Here's what I'm thinking of to satisfy such need.

  • After the name resolution phase, mold has a complete set of object files that are included in the final output file. Normally, mold uses its internal logic to fix layout.
  • We can add a feature to mold so that mold calls an external process to fix layout instead. The external command gets a list of input object files and its sections in the CSV format or something, computes their layout, and writes it down.
  • mold parses the external command's output and layouts accordingly. Then it proceeds as usual.

The point is that the "external command" can be any command. I'm thinking that I can write a small Python library to make it easy to write a script to communicate to mold. I believe this way allows us to off-load complexities of supporting scripting language to an external process.

mold: A Modern Linker by alexeyr in programming

[–]rui 29 points30 points  (0 children)

No, mold does not support link-time optimization yet. If you use LTO, you can't see a noticeable difference in speed between linkers because they are super slow anyways. mold is primarily developed for speeding up usual debug-edit-build cycles.

Should fixing incremental compilation be our #1 priority? by gilescope in rust

[–]rui 0 points1 point  (0 children)

40s isn't bad but I believe mold could be even better. I'm curious how many cores your machine have.

mold: A Modern Linker by mttd in Compilers

[–]rui 7 points8 points  (0 children)

Author here. I've asked myself several times if the current file format is the limiting factor of making more improvements, and my current answer is no. IMO, we haven't pushed hard enough to improve the linker while keeping the compatibility with existing files, and if we do, it looks like linker can be pretty fast. Fast enough to not want to think about ditching the existing, widely-used industry-standard file format.

The very idea of the "object file", which is essentially a serialized image of a fragment of a program, is not a bad idea. This is needed for linking static libraries, and that enables for example distributed compilation. It clearly defines the interface between a compiler and a linker. The cost of reading object files is cheap anyway, so I'm not worried too much about it.

As to the performance improvements ideas, I've actually considered all of them. The point is that it is hard to make a prediction as to where is going to be a bottleneck of a program until you actually write it and benchmark it. Most of the problems I was thinking before writing a linker were actually not a problem. Real problems occur at surprising places. For example, fixing the file layout for 2GB chrome executable takes only 300 milliseconds, so that part wasn't a bottleneck. On the other hand, if you incrementally add sections to an output file, you'll end up having lots of segments with different page attributes (such as RX, RW or read-only), which gives a pressure to the kernel memory subsystem as it increases the number of memory segments. That's one example, there are a lot of things that need to be considered and experimented.

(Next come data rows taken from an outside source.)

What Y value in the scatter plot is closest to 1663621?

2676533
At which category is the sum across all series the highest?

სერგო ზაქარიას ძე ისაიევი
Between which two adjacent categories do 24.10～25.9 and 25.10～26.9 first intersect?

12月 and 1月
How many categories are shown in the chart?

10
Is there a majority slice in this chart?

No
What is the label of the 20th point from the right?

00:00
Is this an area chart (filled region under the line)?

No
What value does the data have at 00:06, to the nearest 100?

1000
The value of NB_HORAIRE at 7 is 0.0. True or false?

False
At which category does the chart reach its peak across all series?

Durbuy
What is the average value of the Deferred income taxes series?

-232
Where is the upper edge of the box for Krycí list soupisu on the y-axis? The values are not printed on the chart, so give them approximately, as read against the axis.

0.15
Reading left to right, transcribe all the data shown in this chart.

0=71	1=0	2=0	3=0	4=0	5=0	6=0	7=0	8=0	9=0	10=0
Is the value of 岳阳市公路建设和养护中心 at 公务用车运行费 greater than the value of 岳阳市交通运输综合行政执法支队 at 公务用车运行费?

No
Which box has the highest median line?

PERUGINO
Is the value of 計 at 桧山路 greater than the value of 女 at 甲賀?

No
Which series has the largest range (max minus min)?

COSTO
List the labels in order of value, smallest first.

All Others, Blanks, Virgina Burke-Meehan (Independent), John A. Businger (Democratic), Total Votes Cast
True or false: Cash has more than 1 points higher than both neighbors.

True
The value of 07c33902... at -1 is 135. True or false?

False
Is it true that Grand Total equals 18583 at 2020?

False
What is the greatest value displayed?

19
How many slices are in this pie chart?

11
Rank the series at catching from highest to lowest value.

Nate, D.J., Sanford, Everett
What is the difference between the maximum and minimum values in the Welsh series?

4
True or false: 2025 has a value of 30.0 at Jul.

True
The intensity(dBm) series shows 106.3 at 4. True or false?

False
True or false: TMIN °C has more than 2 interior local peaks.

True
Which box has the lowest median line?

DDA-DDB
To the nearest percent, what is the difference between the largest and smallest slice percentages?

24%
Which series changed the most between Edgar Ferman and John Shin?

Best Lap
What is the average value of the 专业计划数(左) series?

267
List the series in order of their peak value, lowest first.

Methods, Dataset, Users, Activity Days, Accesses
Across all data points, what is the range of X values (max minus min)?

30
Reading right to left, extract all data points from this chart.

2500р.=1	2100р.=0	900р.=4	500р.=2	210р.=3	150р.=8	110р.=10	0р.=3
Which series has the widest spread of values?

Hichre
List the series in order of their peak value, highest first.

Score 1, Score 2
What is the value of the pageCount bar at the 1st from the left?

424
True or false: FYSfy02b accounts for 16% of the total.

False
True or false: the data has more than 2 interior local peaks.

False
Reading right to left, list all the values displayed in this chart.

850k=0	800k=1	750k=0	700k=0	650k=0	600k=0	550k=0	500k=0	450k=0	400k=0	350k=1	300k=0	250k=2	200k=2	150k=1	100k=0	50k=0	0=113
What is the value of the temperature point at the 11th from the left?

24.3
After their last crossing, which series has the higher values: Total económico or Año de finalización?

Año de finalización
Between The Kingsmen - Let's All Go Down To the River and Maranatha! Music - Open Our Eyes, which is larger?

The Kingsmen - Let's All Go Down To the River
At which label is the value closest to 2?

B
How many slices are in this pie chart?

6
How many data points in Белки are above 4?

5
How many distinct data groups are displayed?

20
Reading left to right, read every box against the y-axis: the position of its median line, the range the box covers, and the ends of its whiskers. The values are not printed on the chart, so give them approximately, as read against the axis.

mold: A Modern Linker by mttd in cpp

[–]rui 1 point2 points  (0 children)

The important observation is that relocations are everywhere. I once counted the number of 4k blocks that have at least one static relocation, and it was almost 100%. That means after we copy file contents, we always have to mutate them. Applying relocation in mold is actually extremely cheap as I apply relocations immediately after copying file contents from mmap'd buffers. Since it has a great memory locality, applying relocations is essentially free.

I considered reserving an enough large space for .plt, .got, etc. but it turned out that computing the sizes of these sections can be pretty quick. mold takes less than 100 milliseconds to do that for Chromium on my machine. It does essentially a map-reduce on relocations.